Last Thursday, a judge in New York City ruled that an obscure magazine called 2600, based in Middle Island, N.Y., can’t post an equally obscure program, DeCSS, on its Web site, or link to other sites that offer it. Few people have used this software, which unlocks a DVD movie’s encryption, and not many more seem to care.

They should. This lawsuit is all about the mix of fear and greed that is driving the entertainment industry to put tighter and tighter locks on its products–and whether consumers get to do anything about it.

That August 25, 2000 column in the Washington Post was the first of many copyright rants I’ve had occasion to write. A lot has changed since then–DeCSS, of course, never disappeared and has since been replaced by better software that I’ve used to make copies of my DVDs to watch on laptops without optical drives–but one thing had not.
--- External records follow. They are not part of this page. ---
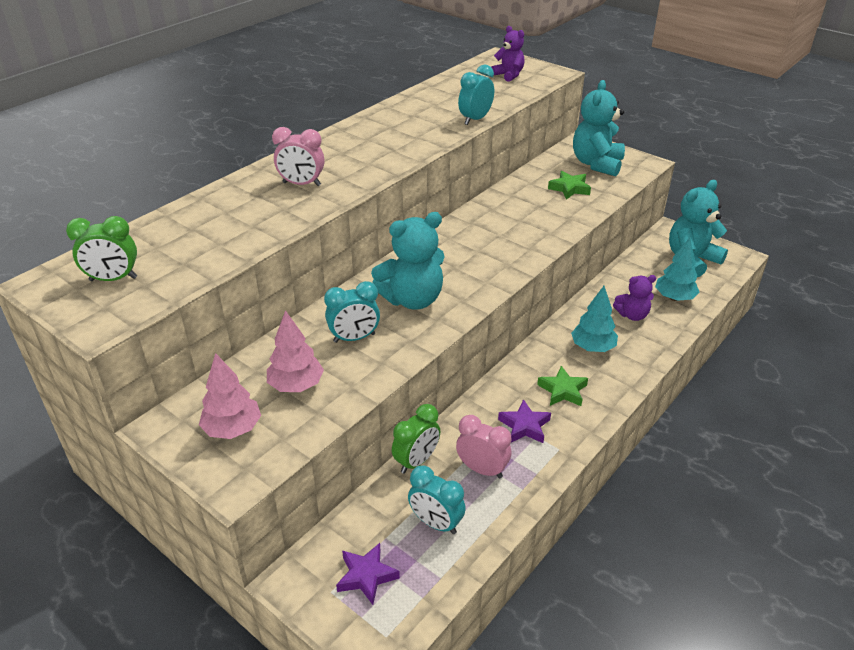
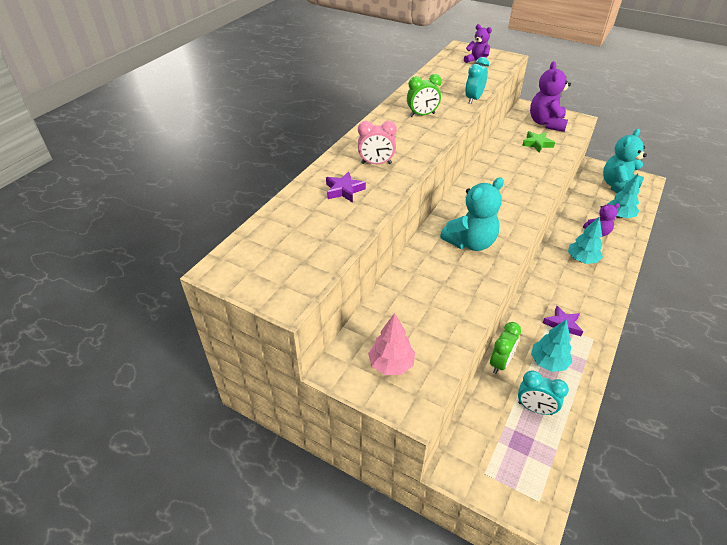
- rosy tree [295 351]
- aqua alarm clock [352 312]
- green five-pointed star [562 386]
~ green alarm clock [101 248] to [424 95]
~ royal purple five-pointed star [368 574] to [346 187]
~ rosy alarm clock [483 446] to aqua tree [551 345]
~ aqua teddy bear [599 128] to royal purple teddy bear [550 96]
The entertainment-industry firms that had lobbied for the passage of the DMCA and cheered the DeCSS verdict had kept on getting their way in Washington. Never mind the larger size of the tech industry; at worst, Big Copyright might lose a round after an egregious overreach, but that setback would then go largely unrecorded.

That changed this week, thanks to a storm of protest over the Stop Online Piracy Act and its Senate counterpart, the Protect IP Act. Both would have turned the Internet’s Domain Name System into a censorship mechanism; the former would have also given copyright owners a financial kill switch for sites accepting user-generated content. And both looked set to sail through Congress until people noticed and started getting righteously fed-up, culminating in yesterday’s blackout protests at sites from Wikipedia to WordPress.com.

Those two bills have since taken a public beating–not just on tech-news sites, but on the evening news–and sponsors of each have been rushing to hit the Undo button on their support.  To judge from the more delusional press releases issued over the last 48 hours, I’m not sure that Hollywood even knows what hit it.

I would have liked to have seen this moment happen back in 2000, but this year will do.

Weekly output: Google directions and social isolation, 2011 in review, telling the tech future

Another holiday-shortened week, another holiday-shortened list of stories. That’s okay: Spending next week at CES should more than make up for my recent idle time.

1/1/2012: Today’s tip: Get the most out of Google Maps, USA Today

Full disclosure: When I leave my house, I carry a Metro SmarTrip card and keys to my house and my bike–plus, as of two weeks ago, one for Capital Bikeshare–but not my car. (Why would I do otherwise? If my car is anywhere but my driveway or our block when I step off the porch, something’s gone wrong.) So I’ve appreciated Google’s moves to provide directions to people traveling by rail, bus or bike. The Q&A part of this week’s column digs into some sociological research and my own experience to offer a non-cynical answer to the question “is technology just isolating us from each other?”

1/4/2012: 7 Tech Stories for 2011 and 2012, CEA Digital Dialogue

The year-in-review column may be a crutch for tech journalists to lean on during the slow week or two between Christmas and CES, but that doesn’t mean it can’t provide a useful opportunity to pull some sense out of the last 12 months’ worth of headlines–and see where those stories might go in the new year. At the risk of ruining whatever suspense this post might contain: Sorry, I think Congress will continue to demonstrate a certain… lack of finesse when it comes to tech policy.

1/5/2012: 5 Tech Advances That Might Arrive In 2012, Discovery News

Speaking of new-year columns, this one outlines five long-hyped technological breakthroughs that people might be able to buy this year: glasses-free 3-D TVs, portable fuel cells, color e-ink displays, battery-friendly LTE smartphones and big-screen OLED TVs. (Whether they’ll want to buy these things is another matter.) To judge from reader reactions and chatter on other sites, fuel cells top many people’s wish lists–but I’ll believe that when I’ve got a review unit ready to take on a weekend out of town.